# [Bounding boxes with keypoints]

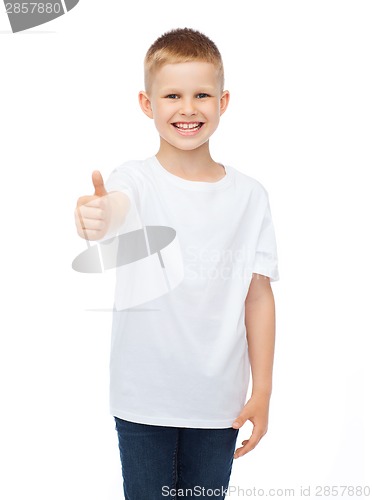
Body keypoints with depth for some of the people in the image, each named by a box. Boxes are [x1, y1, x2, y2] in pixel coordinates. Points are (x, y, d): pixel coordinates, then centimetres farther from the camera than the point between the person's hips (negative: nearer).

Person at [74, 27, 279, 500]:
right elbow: (115, 208, -33)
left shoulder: (249, 195, -2)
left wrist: (262, 392, 1)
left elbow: (258, 296, 1)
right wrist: (97, 215, -57)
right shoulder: (137, 181, -9)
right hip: (144, 398, -2)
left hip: (219, 400, 2)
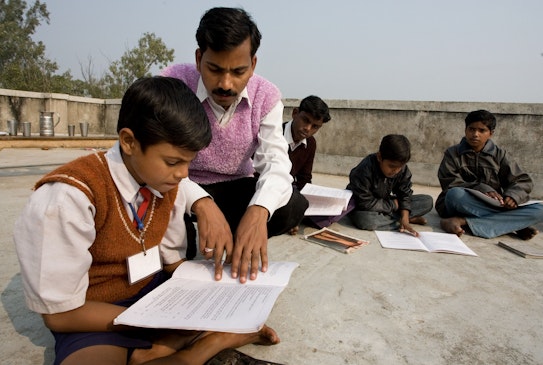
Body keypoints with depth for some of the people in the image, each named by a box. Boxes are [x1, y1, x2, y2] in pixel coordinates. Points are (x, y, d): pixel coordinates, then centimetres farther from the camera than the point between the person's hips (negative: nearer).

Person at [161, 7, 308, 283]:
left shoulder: (266, 96, -11)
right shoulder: (172, 83, -19)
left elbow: (276, 161, -22)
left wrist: (257, 211, -45)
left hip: (236, 188, 2)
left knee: (293, 206, -23)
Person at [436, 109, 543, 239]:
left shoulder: (499, 154, 10)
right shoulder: (453, 153, 5)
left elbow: (523, 181, 5)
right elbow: (449, 183, -9)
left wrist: (512, 196, -19)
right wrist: (482, 189, -24)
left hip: (492, 207, 3)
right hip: (462, 205, -3)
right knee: (455, 194, -37)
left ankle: (464, 222, -33)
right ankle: (513, 225, -26)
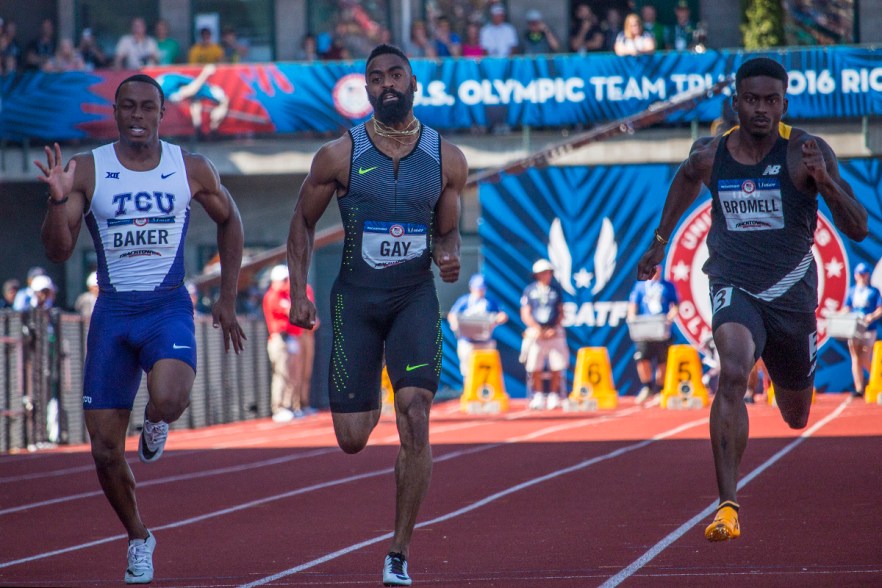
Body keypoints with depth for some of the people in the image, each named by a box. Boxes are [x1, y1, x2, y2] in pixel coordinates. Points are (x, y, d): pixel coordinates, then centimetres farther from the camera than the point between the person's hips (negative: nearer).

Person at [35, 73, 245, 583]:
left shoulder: (192, 170, 0)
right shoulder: (87, 171, -2)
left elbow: (229, 220, 17)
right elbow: (58, 251, -6)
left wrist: (228, 299, 13)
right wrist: (58, 199, -24)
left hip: (170, 309, -1)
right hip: (113, 312, 1)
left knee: (168, 399, -33)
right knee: (105, 450, 1)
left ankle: (156, 423, 6)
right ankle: (139, 539, 26)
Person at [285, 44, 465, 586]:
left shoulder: (447, 159, -1)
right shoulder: (339, 155, -5)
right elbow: (303, 222, 7)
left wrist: (449, 257, -12)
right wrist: (299, 291, -1)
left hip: (416, 297, 0)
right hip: (356, 298, 0)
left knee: (416, 417, -18)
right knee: (352, 439, -1)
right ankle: (370, 402, 41)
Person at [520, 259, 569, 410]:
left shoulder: (556, 289, 8)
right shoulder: (530, 290, 3)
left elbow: (561, 312, 8)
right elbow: (525, 315, 0)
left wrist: (555, 329, -7)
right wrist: (538, 329, -12)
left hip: (554, 333, 1)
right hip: (536, 333, -1)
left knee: (557, 367, -3)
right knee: (535, 368, -2)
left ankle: (554, 396, 7)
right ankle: (538, 397, 7)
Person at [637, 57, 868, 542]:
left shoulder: (807, 152, -13)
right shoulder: (710, 154, -6)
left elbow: (858, 229, -17)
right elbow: (687, 179, 21)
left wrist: (824, 181, -33)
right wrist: (660, 240, 26)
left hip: (791, 293, 1)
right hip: (734, 287, -1)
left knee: (796, 416, 19)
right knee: (733, 373, -31)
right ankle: (727, 505, -35)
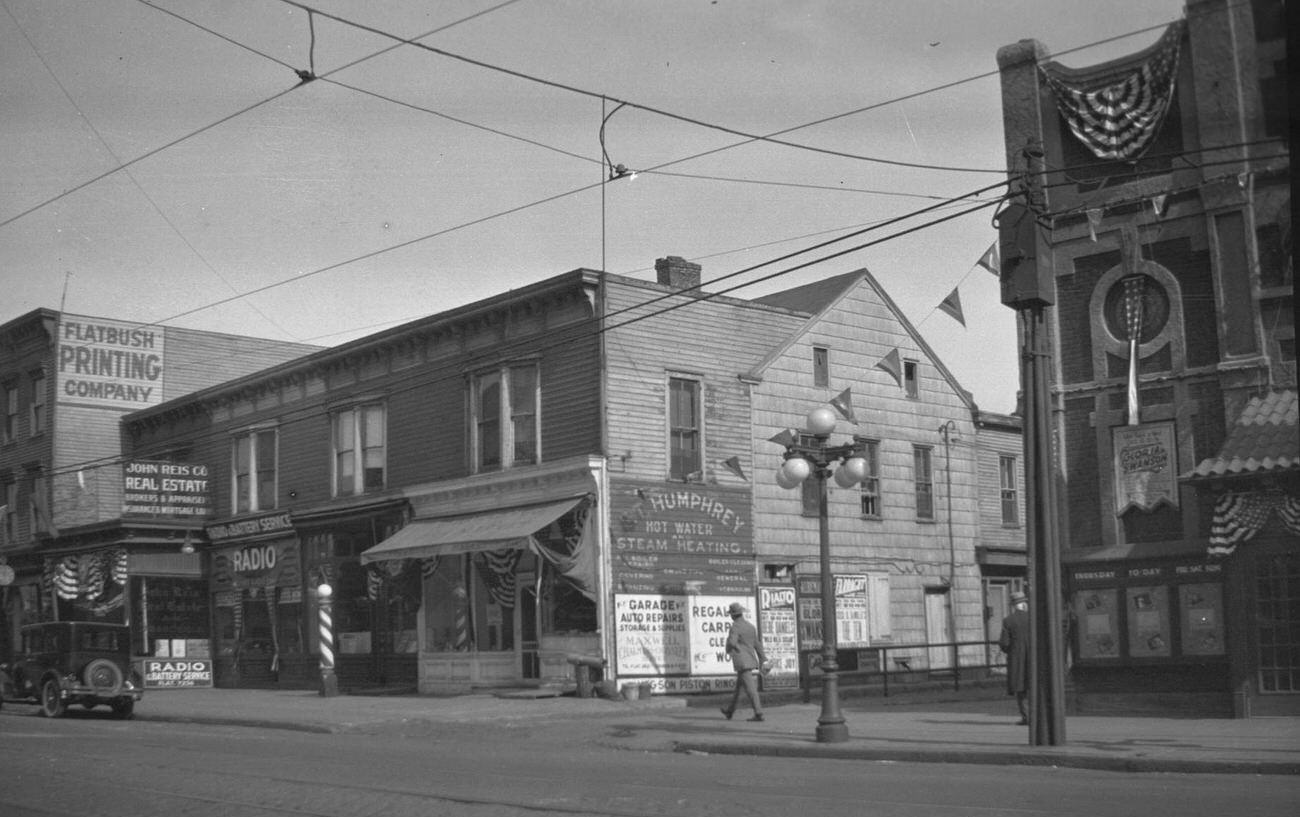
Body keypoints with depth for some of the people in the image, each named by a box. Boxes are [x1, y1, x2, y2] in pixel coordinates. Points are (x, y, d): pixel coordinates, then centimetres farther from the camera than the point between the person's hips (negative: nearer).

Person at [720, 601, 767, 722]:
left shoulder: (735, 627, -11)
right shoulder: (751, 626, 13)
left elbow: (732, 642, -27)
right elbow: (758, 645, 14)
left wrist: (729, 651, -4)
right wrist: (763, 660, 15)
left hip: (743, 663, -8)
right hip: (753, 661, 8)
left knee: (751, 689, -9)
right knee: (738, 687, 20)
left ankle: (759, 714, -14)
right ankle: (730, 711, 32)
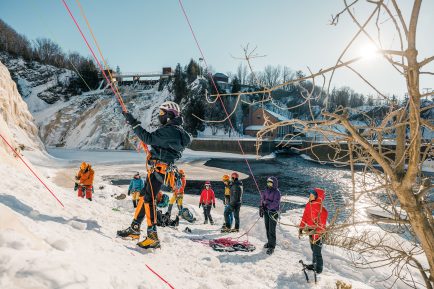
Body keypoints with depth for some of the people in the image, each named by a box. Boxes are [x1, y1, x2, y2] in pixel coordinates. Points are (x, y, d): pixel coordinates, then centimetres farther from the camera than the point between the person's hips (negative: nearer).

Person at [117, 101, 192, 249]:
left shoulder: (170, 130, -15)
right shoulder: (175, 130, 18)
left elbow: (149, 138, -22)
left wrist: (134, 123, -17)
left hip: (157, 169, -11)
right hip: (157, 169, 11)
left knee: (149, 199, -11)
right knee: (143, 196, 16)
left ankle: (153, 237, -9)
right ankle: (135, 229, 26)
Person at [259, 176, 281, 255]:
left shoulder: (277, 192, -12)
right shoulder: (266, 191, 7)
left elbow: (275, 203, -19)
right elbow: (262, 200, 14)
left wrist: (268, 205, -27)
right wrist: (261, 208, 11)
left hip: (273, 212, -6)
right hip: (266, 211, 6)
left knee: (271, 230, -7)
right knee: (267, 228, 15)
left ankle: (271, 246, -1)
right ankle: (269, 242, 31)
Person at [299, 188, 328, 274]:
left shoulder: (322, 211, -24)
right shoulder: (309, 205, -1)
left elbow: (321, 225, -21)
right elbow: (304, 217, 9)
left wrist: (316, 236, -21)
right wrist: (301, 228, 10)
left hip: (317, 234, -7)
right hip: (310, 231, 7)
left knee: (317, 252, 6)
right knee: (313, 249, 22)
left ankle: (318, 269, 24)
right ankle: (314, 264, 39)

# [PROBLEM]
Please reproduce every line of the entries above unchanged, omitting the pictures.

# [EXERCISE SOLUTION]
Body keypoints with depth for some of the people in the image, each named by a box. Boxes are [x1, y1, x2, y2] in pixel coordinates. Points are (x, y, d): pixel coordinates, then centimetres farther from the camera than the point between the person's hips (negative: nearer).

Person at [74, 27, 279, 500]:
right elbow: (115, 208, -33)
left shoulder: (249, 195, -2)
left wrist: (262, 392, 1)
left elbow: (258, 296, 1)
right wrist: (97, 215, -57)
right shoulder: (137, 181, -9)
right hip: (144, 398, -2)
left hip: (219, 400, 2)
Body keypoints with depth for some of the people in the image, each named by a box. Boxes are [x1, y1, x2, y2] in pixel coordinates. Points are (x, y, d): pixel coordinates, then centimetres farther from the camera than the point between the person's hips (negative: nearer).

Person at [161, 7, 308, 283]:
left shoulder: (266, 96, -11)
right shoulder: (172, 83, -19)
left elbow: (276, 161, -22)
left wrist: (257, 211, -45)
left hip: (236, 188, 2)
left knee: (293, 206, -23)
Person at [436, 109, 543, 239]:
left shoulder: (499, 154, 10)
right shoulder: (453, 153, 5)
left elbow: (523, 181, 5)
right elbow: (449, 183, -9)
left wrist: (512, 196, -19)
right wrist: (482, 189, -24)
left hip: (492, 207, 3)
right hip: (462, 205, -3)
right knee: (455, 194, -37)
left ankle: (464, 222, -33)
right ankle: (513, 225, -26)
Body keypoints with depth for some of the people in the image, each named by a box. Boxes are [x1, y1, x2, y2] in pixel coordinates. Points are (x, y, d): pixel coordinates, then centimetres farther from the camera than the point between the person's hips (negative: nearer).

Person at [35, 73, 245, 583]:
left shoulder: (192, 170, 0)
right shoulder: (87, 171, -2)
left elbow: (229, 220, 17)
right elbow: (58, 251, -6)
left wrist: (228, 299, 13)
right wrist: (58, 199, -24)
left hip: (170, 309, -1)
right hip: (113, 312, 1)
left knee: (168, 399, -33)
right knee: (105, 450, 1)
left ankle: (156, 423, 6)
right ankle: (139, 539, 26)
Person at [285, 44, 465, 586]:
left shoulder: (447, 159, -1)
right shoulder: (339, 155, -5)
right elbow: (303, 222, 7)
left wrist: (449, 257, -12)
right wrist: (299, 291, -1)
left hip: (416, 297, 0)
right hip: (356, 298, 0)
left knee: (416, 417, -18)
right knee: (352, 439, -1)
right ankle: (370, 402, 41)
Person at [520, 259, 569, 410]:
left shoulder: (556, 289, 8)
right shoulder: (530, 290, 3)
left elbow: (561, 312, 8)
right elbow: (525, 315, 0)
left wrist: (555, 329, -7)
right wrist: (538, 329, -12)
left hip: (554, 333, 1)
right hip: (536, 333, -1)
left knee: (557, 367, -3)
right knee: (535, 368, -2)
left ankle: (554, 396, 7)
right ankle: (538, 397, 7)
Person at [637, 57, 868, 542]:
left shoulder: (807, 152, -13)
right shoulder: (710, 154, -6)
left elbow: (858, 229, -17)
right elbow: (687, 179, 21)
left wrist: (824, 181, -33)
right wrist: (660, 240, 26)
left hip: (791, 293, 1)
right hip: (734, 287, -1)
left knee: (796, 416, 19)
right knee: (733, 373, -31)
right ankle: (727, 505, -35)
Body keypoints with depth for some of the people in the image, each named by a box. Boxes are [x1, y1, x2, y2] in pixel coordinates. Points are (x, y, d): pixel coordinates, then centimetres farther from the camera than the point between the person's hips (negative: nearer).

Person at [720, 601, 767, 722]:
left shoulder: (735, 627, -11)
right shoulder: (751, 626, 13)
left elbow: (732, 642, -27)
right elbow: (758, 645, 14)
left wrist: (729, 651, -4)
right wrist: (763, 660, 15)
left hip: (743, 663, -8)
right hip: (753, 661, 8)
left knee: (751, 689, -9)
right knee: (738, 687, 20)
left ankle: (759, 714, -14)
right ankle: (730, 711, 32)
Body keypoints with depth for some of the people in the image, each named by a box. Boxes are [x1, y1, x2, y2] in pixel coordinates. Points are (x, y, d): pixel coordinates, then centimetres farther from the camera than the point between the person's hips (negative: nearer).

Person at [117, 101, 192, 249]:
left shoulder: (170, 130, -15)
right shoulder: (175, 130, 18)
left elbow: (149, 138, -22)
left wrist: (134, 123, -17)
left hip: (157, 169, -11)
right hip: (157, 169, 11)
left knee: (149, 199, -11)
right knee: (143, 196, 16)
left ankle: (153, 237, -9)
right ankle: (135, 229, 26)
Person at [259, 176, 281, 255]:
left shoulder: (277, 192, -12)
right shoulder: (266, 191, 7)
left elbow: (275, 203, -19)
right elbow: (262, 200, 14)
left wrist: (268, 205, -27)
right wrist: (261, 208, 11)
left hip: (273, 212, -6)
right hip: (266, 211, 6)
left knee: (271, 230, -7)
right knee: (267, 228, 15)
left ankle: (271, 246, -1)
right ankle: (269, 242, 31)
Person at [299, 188, 328, 274]:
left shoulder: (322, 211, -24)
right shoulder: (309, 205, -1)
left elbow: (321, 225, -21)
right elbow: (304, 217, 9)
left wrist: (316, 236, -21)
right wrist: (301, 228, 10)
left hip: (317, 234, -7)
right hip: (310, 231, 7)
left knee: (317, 252, 6)
right knee: (313, 249, 22)
left ankle: (318, 269, 24)
right ankle: (314, 264, 39)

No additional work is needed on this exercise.